De même que nous opposons la méthode scientifique à la croyance dogmatique, nous opposons le rationalisme à la religion. Le rationaliste est partisan de la primauté de la raison, dans tous les domaines. Le croyant n’admet cette primauté que dans les domaines étrangers à la foi religieuse. (Il serait plus exact de préciser ainsi : à SA foi religieuse personnelle. Car il admet très bien que les dogmes des autres religions soient analysés et discutés impitoyablement, passés au crible du libre examen et réfutés. Ce travail de critique lui paraît même nécessaire et bienfaisant, dans la mesure, tout au moins, où il est de nature à diminuer l’adversaire et à fortifier ses propres conceptions – auxquelles il est interdit de toucher sous aucun prétexte, bien entendu.)

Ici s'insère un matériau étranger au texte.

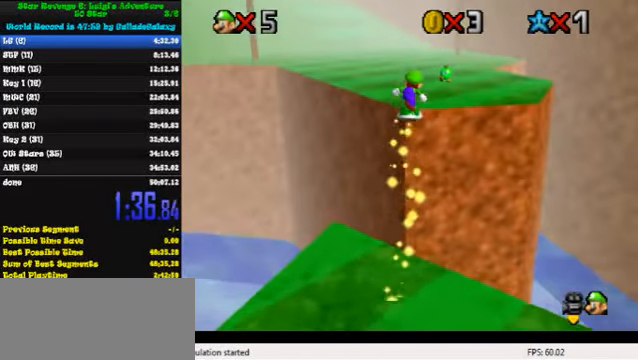
{"keys": ["shift", "up"], "events": [[133, "d", "up"], [200, "d", "down"], [300, "d", "up"], [366, "d", "down"], [500, "d", "up"]]}
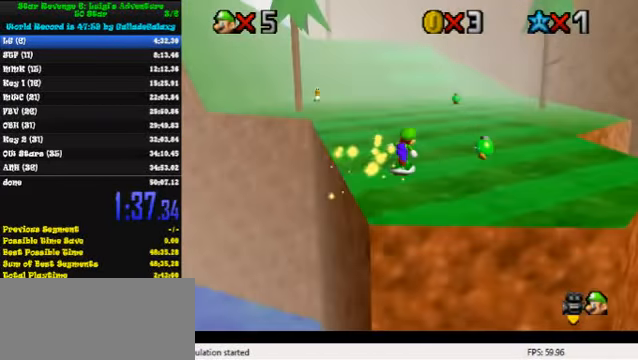
{"keys": ["d", "shift", "up"], "events": [[100, "shift", "up"], [333, "shift", "down"], [500, "d", "down"]]}
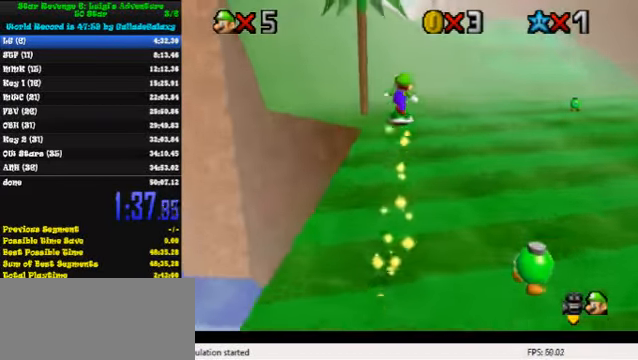
{"keys": ["d", "up"], "events": [[133, "shift", "up"], [167, "d", "up"], [234, "d", "down"], [367, "d", "up"], [434, "d", "down"]]}
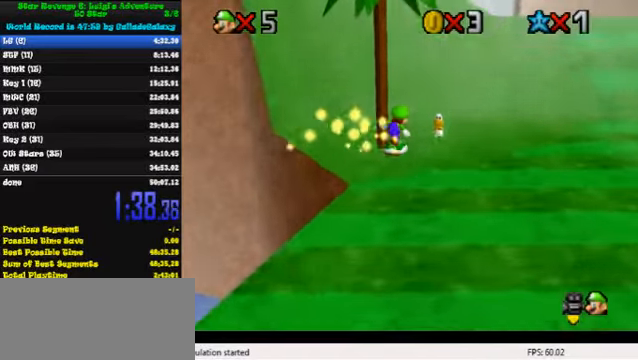
{"keys": ["d", "up"], "events": [[67, "d", "up"], [134, "d", "down"], [200, "right", "down"], [267, "d", "up"], [300, "right", "up"], [334, "d", "down"], [400, "d", "up"], [467, "d", "down"]]}
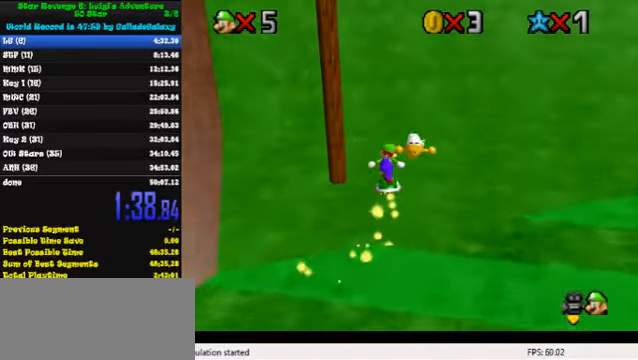
{"keys": ["shift", "up"], "events": [[67, "left", "down"], [100, "d", "up"], [167, "left", "up"], [300, "shift", "down"]]}
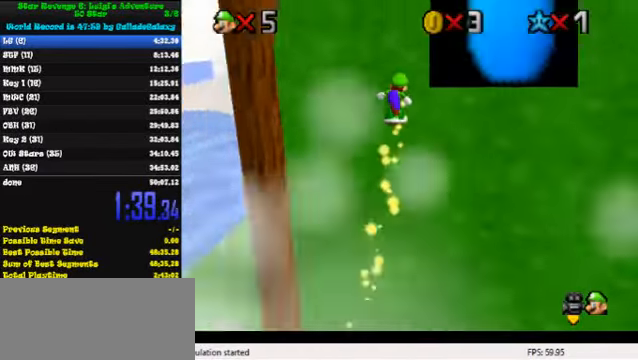
{"keys": ["up"], "events": [[134, "shift", "up"], [200, "shift", "down"], [300, "shift", "up"], [367, "shift", "down"], [434, "shift", "up"]]}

Le motif de cette attitude est facile à apercevoir. En effet, les croyances ne reposent pas sur des faits démontrés, sur des connaissances acquises et toujours contrôlables. Elles sont faites de spéculations et de rêves et ne tirent leur force, quand elles sont sincères, que du seul mysticisme. En dernière analyse, c’est entre le mysticisme et le rationalisme que réside tout le conflit. Il y a une conception mystique du monde, visant à expliquer les phénomènes (ou du moins les principaux) par des interventions surnaturelles, par des pouvoirs invisibles et cachés, par des forces occultes.

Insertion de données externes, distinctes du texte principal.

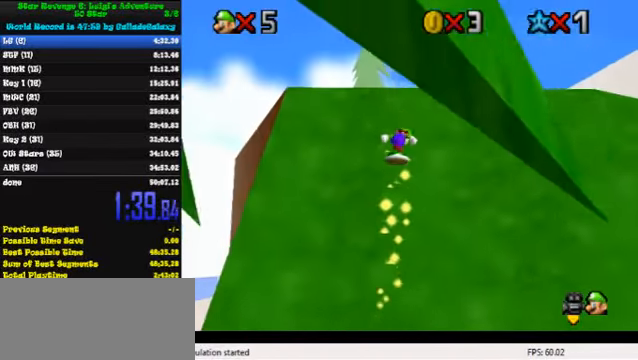
{"keys": ["up"], "events": [[34, "shift", "down"], [67, "shift", "up"], [167, "shift", "down"], [234, "shift", "up"], [400, "w", "down"], [467, "w", "up"]]}
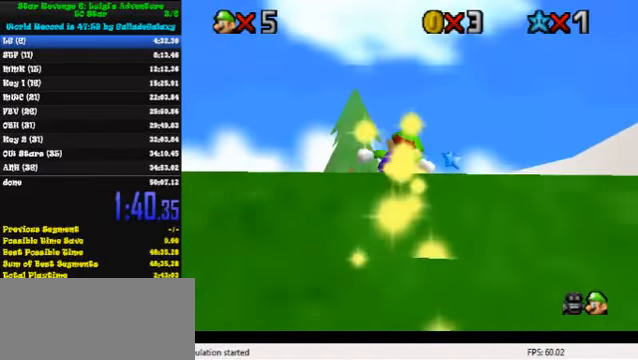
{"keys": ["up"], "events": [[67, "s", "down"], [167, "right", "down"], [167, "s", "up"], [300, "right", "up"]]}
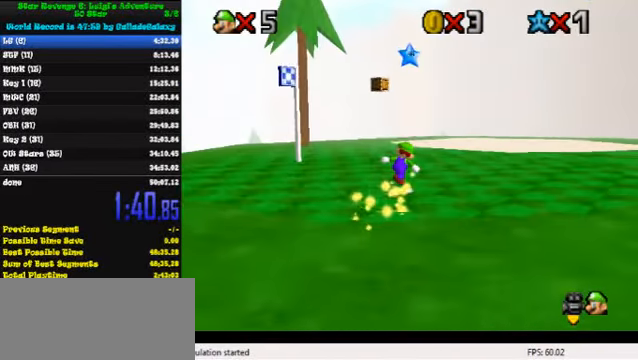
{"keys": ["up"], "events": [[34, "shift", "down"], [267, "right", "down"], [434, "right", "up"], [434, "shift", "up"]]}
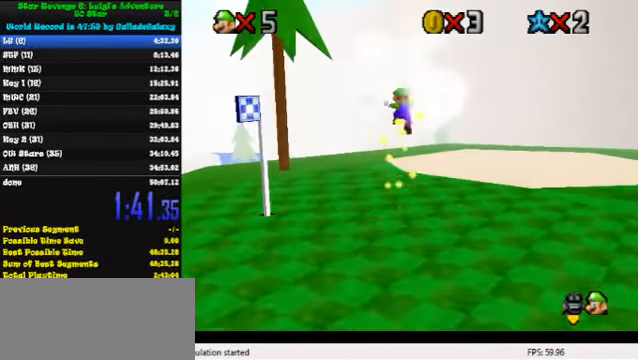
{"keys": [], "events": [[134, "up", "up"]]}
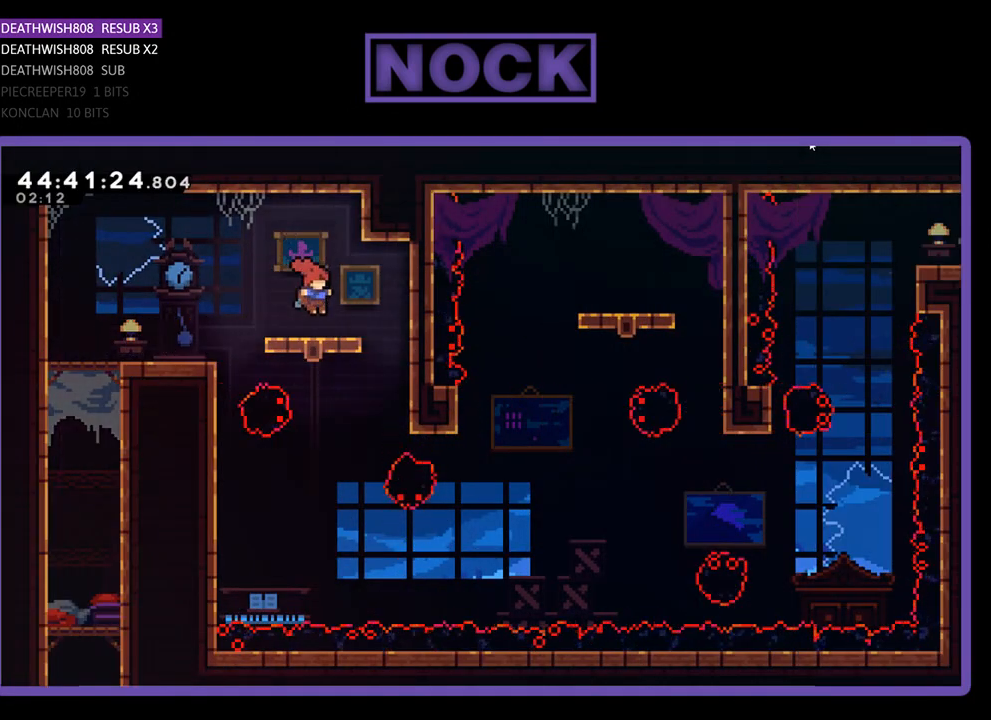
Gameplay with a controller (PlayStation layout); each line is a JSON object with the inputs held at the frame after it. "events" lists button and stick changes between this image and that frame as [ms after this image, input, new state], when the widget could be followed in between. Not read: left_stick right_stick.
{"buttons": ["R2", "DPAD_DOWN"], "events": [[67, "DPAD_DOWN", "down"]]}
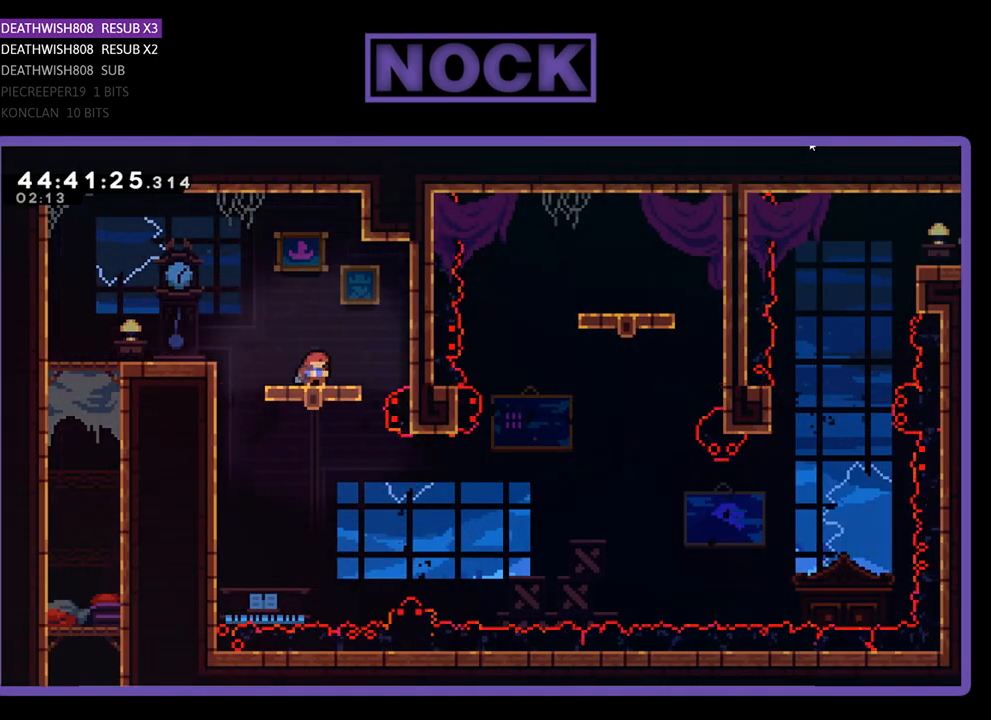
{"buttons": ["R2"], "events": [[433, "DPAD_DOWN", "up"]]}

En face de cette conception mystique (ou magique), la mentalité rationaliste se dresse. Le rationaliste ne veut connaître que des faits, avec leur déterminisme. Cette étude le conduit à formuler des lois, dont la connaissance lui est précieuse, puisqu’elle lui permet de régler sur elles sa conduite personnelle. Tous les progrès humains, tout ce qu’on appelle « civilisation », sont le fruit de la méthode rationaliste. C’est par cette méthode que l’homme est parvenu à surprendre quelques-uns des secrets de la nature. Dès que l’individu est parvenu à acquérir une connaissance rationnelle concernant une question quelconque, le mysticisme bat en retraite On ne peut nier que le champ du surnaturel soit allé en se rétrécissant sans cesse, dans la mesure exacte où le domaine de la raison s’était préalablement développé. La célèbre parole demeure toujours vraie : « Chaque pas de la raison en avant marque un recul du mysticisme et de la foi. »

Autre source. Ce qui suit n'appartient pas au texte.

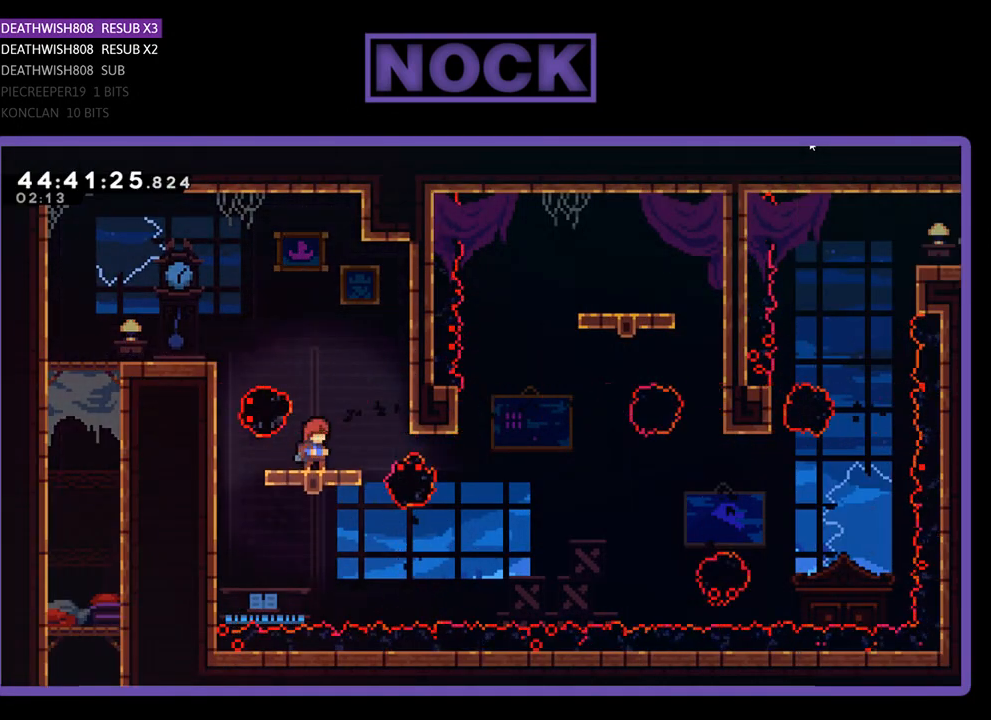
{"buttons": ["R2"], "events": []}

Tous les efforts tentés, parfois avec une grande habileté, pour concilier la raison et la religion sont restés et resteront infructueux. Pourquoi ? Parce qu’aucune religion dogmatique ne résiste à l’examen. Chaque église apporte sa « révélation » plus ou moins enfantine, souvent même grotesque. La méthode rationaliste anéantit sans peine ces collections de légendes merveilleuses, ces fables insipides, ces affirmations sensationnelles et ces prodiges... La théologie ne peut vaincre et gouverner que par l’autorité. La raison ne peut, au contraire, se développer qu’en dehors de toute contrainte, par la lumière et la liberté.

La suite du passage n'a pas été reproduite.